Task brief: Change every "value" to "reading" in the lines below, keeping all other text the same. Leave out the pictures.
((
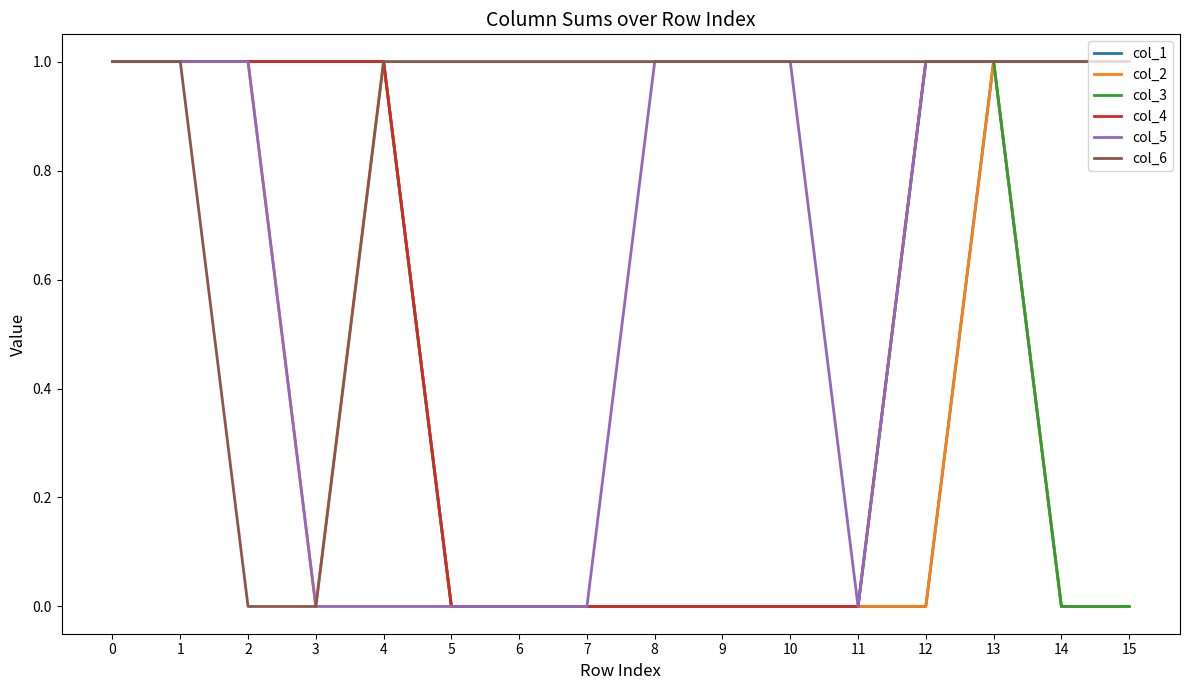

The value of col_1 at 1 is 1. True or false?

True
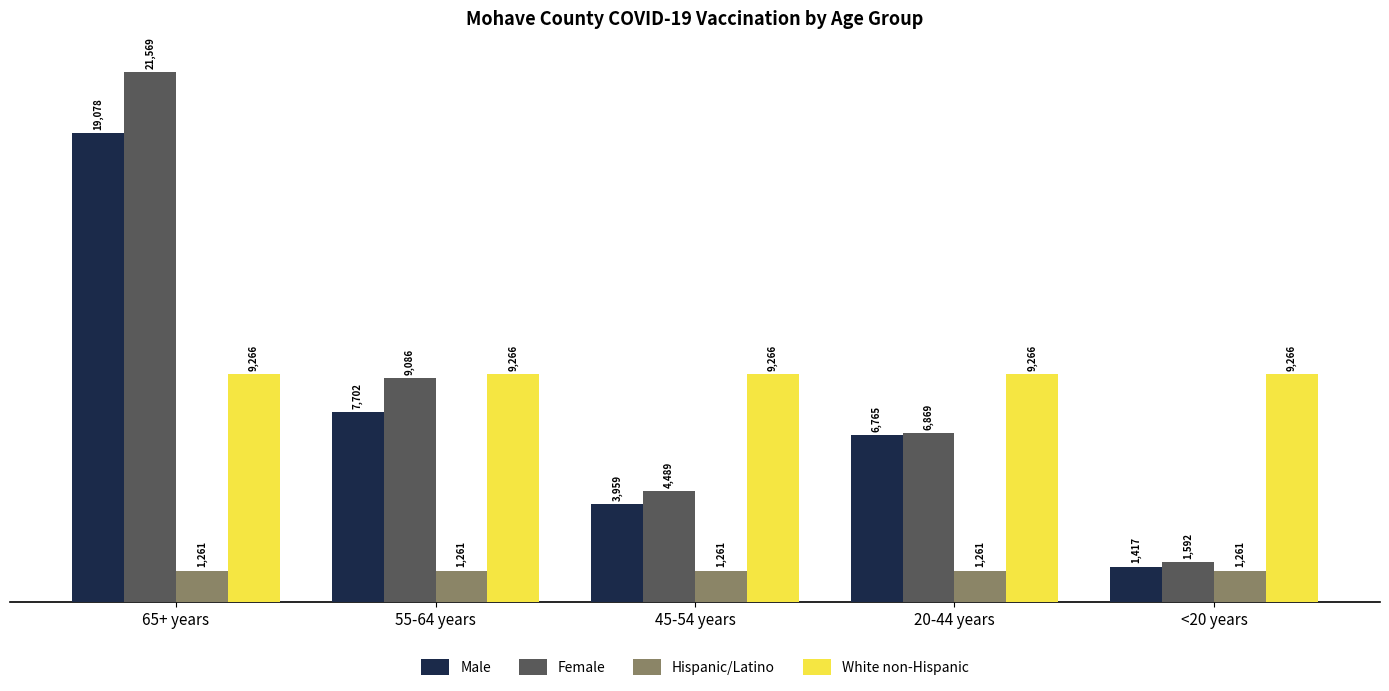

At 20-44 years, list the series in order from smallest to largest.

Hispanic/Latino, Male, Female, White non-Hispanic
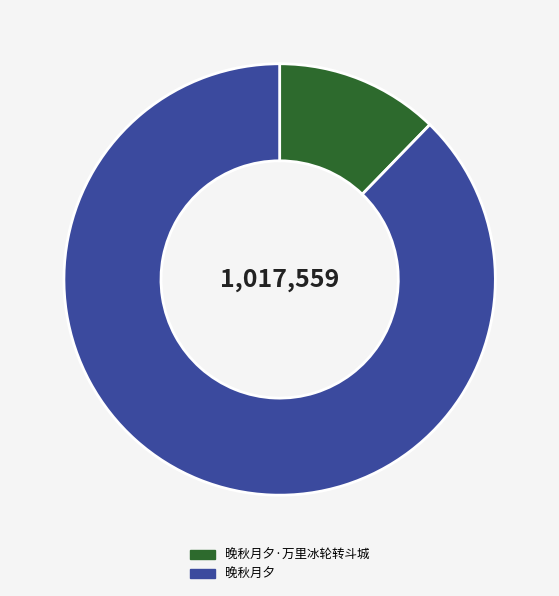

What is the ratio of the value at 晚秋月夕·万里冰轮转斗城 to the value at 晚秋月夕?

0.1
))
Task solution:
The reading of col_1 at 1 is 1. True or false?

True

At 20-44 years, list the series in order from smallest to largest.

Hispanic/Latino, Male, Female, White non-Hispanic

What is the ratio of the reading at 晚秋月夕·万里冰轮转斗城 to the reading at 晚秋月夕?

0.1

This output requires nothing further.